— start QUOTED TEXT —
Henri-Alexandre Sollier | |
Birth Date: | 7 December 1896 |
Birth Place: | Bagnolet, France |
Death Date: | 1966 (aged 70) |
Death Place: | Paris, France |
Nationality: | French |
Field: | Painting |
Henri-Alexandre Sollier (born 1896 in Bagnolet, died 1966 in Paris), was a French painter and illustrator .
Entering the Académie Julian in 1906, painter, draughtsman and lithographer Henri Sollier, born in Bagnolet, near Paris, on 7 December 1886, graduated to the École des Beaux-Arts in 1908, and worked in the ateliers of François Flameng, and, after 1910, of François Schommer. In spring 1919 he celebrated the victory of the Allies with two eloquently titled paintings, Pour elle! and Par elle !, which he exhibited at the Devambez Gallery in Paris. After the interruption of the First World War a fruitful decade ensued of prizes and awards, enabling him to undertake extensive travels.
In 1920 his first participation at the Salon des Artistes Français achieved a Mention Honorable, together with the Académie des Beaux-Arts Prix Leclercq-Maria Bouland; the following year the Prix de l’Afrique Occidentale Française brought him a travel grant. Sollier set off immediately for French West Africa, to spend three years in Senegal, sending portraits of indigenous peoples – Wolof and Bambara women – to the Pavillon de Marsan and the Salon des Artistes Français, and colourful and exotic market scenes from Dakar. From these bustling centres of trade Sollier brought back portraits of merchants from neighbouring lands, such as the Maure au chapelet, submitted to the 1923 Salon.
On return in 1924 Sollier reserved his African canvases for his regular admirers at the Salon des Artistes Français, while at the Salon d’Automne, as a newcomer, he presented two paintings in settings more familiar to the public: Les tilleuls and Le porche de Chartres. The painter cultivated two themes, the exotic and the regional, at least until 1935, regularly exhibiting canvases inspired by Africa at the Salon de la Société Coloniale des Artistes Français. One of these recalls his secondary activity as an illustrator, exemplified in his poster design for the 1925 Exposition Agricole in Dakar and Saint-Louis. Ten years later Sollier took part in the first Salon de la France d’Outre-Mer (Salon of French Overseas Territories, Paris, Grand-Palais), and in a group show organised in Brussels by the Société Coloniale des Artistes Français. The year 1929 marked Sollier's discovery of Brittany: a stay in Douarnenez, Finistère, won this Africa specialist's heart: the landscapes and deeply traditional people of Brittany offered a different kind of exoticism from his African sojourn.
— end QUOTED TEXT —
— start SOURCE MATERIAL —
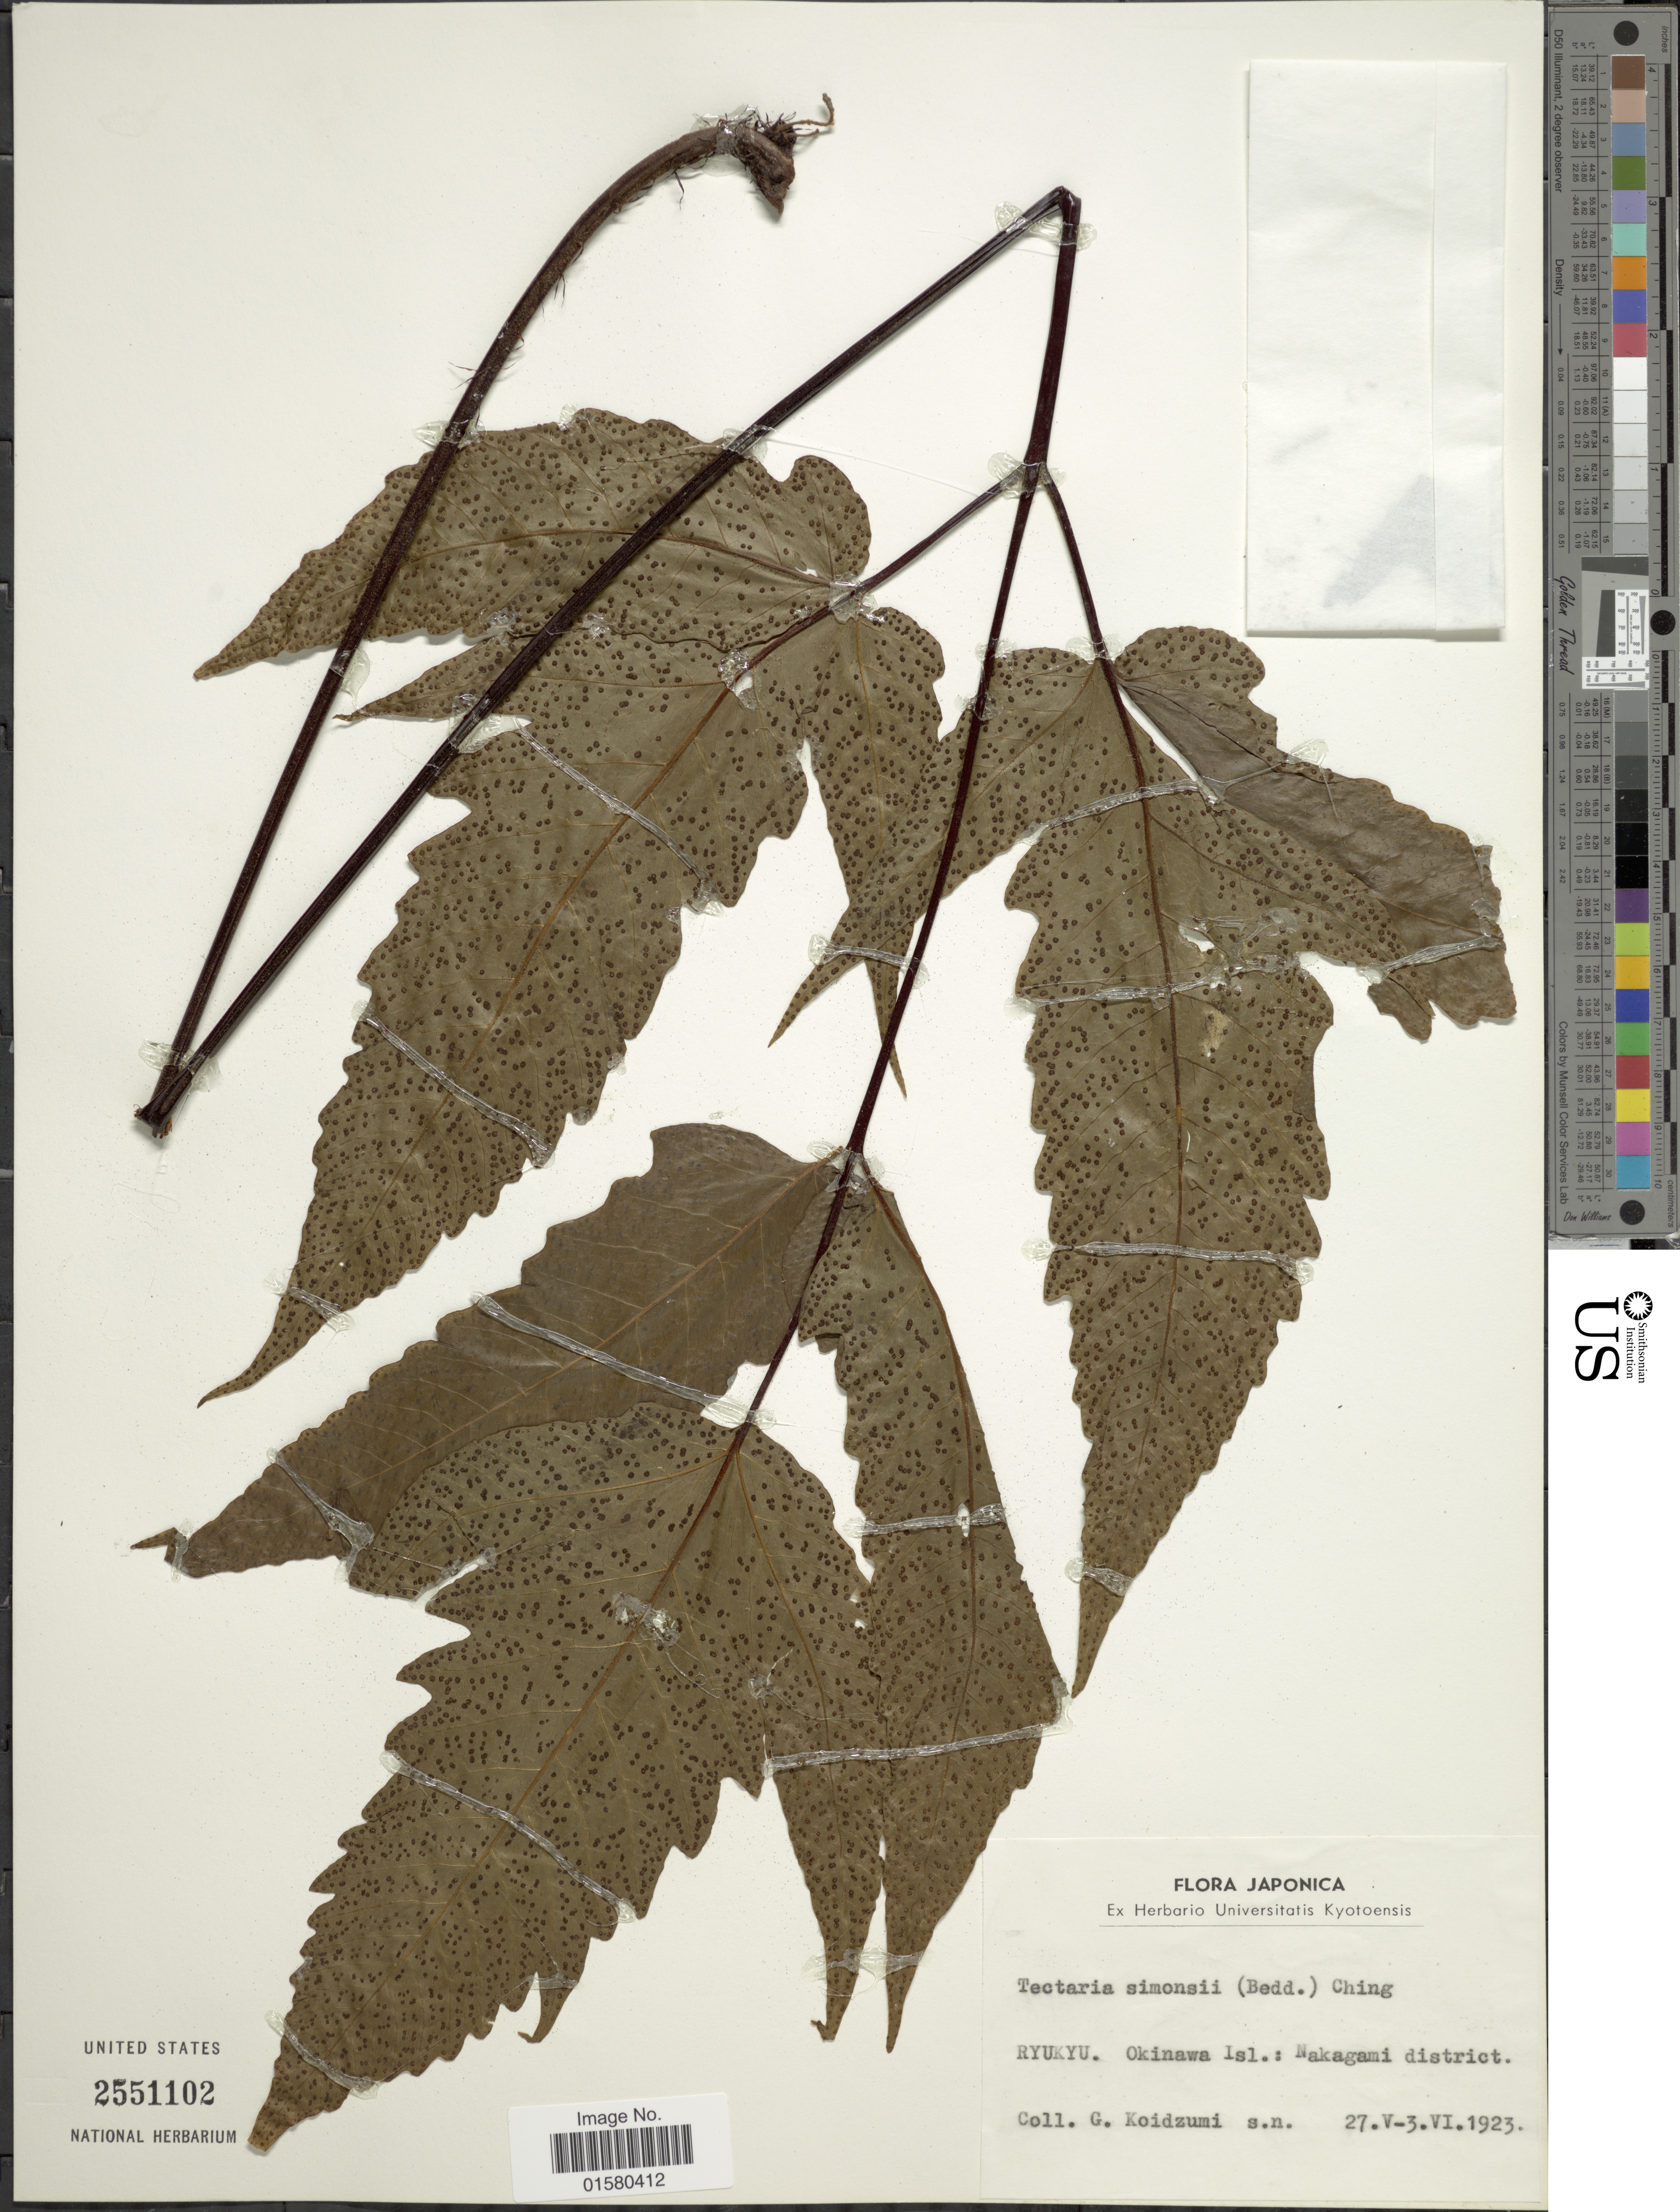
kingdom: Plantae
— end SOURCE MATERIAL —
*PROBLEM REQUIREMENTS:* From the biography of Henri-Alexandre Sollier, output the passage starting at "In 1920 his" and ending at "the 1923 Salon.", with no changes.

*RESPONSE TO THIS TASK:*
In 1920 his first participation at the Salon des Artistes Français achieved a Mention Honorable, together with the Académie des Beaux-Arts Prix Leclercq-Maria Bouland; the following year the Prix de l’Afrique Occidentale Française brought him a travel grant. Sollier set off immediately for French West Africa, to spend three years in Senegal, sending portraits of indigenous peoples – Wolof and Bambara women – to the Pavillon de Marsan and the Salon des Artistes Français, and colourful and exotic market scenes from Dakar. From these bustling centres of trade Sollier brought back portraits of merchants from neighbouring lands, such as the Maure au chapelet, submitted to the 1923 Salon.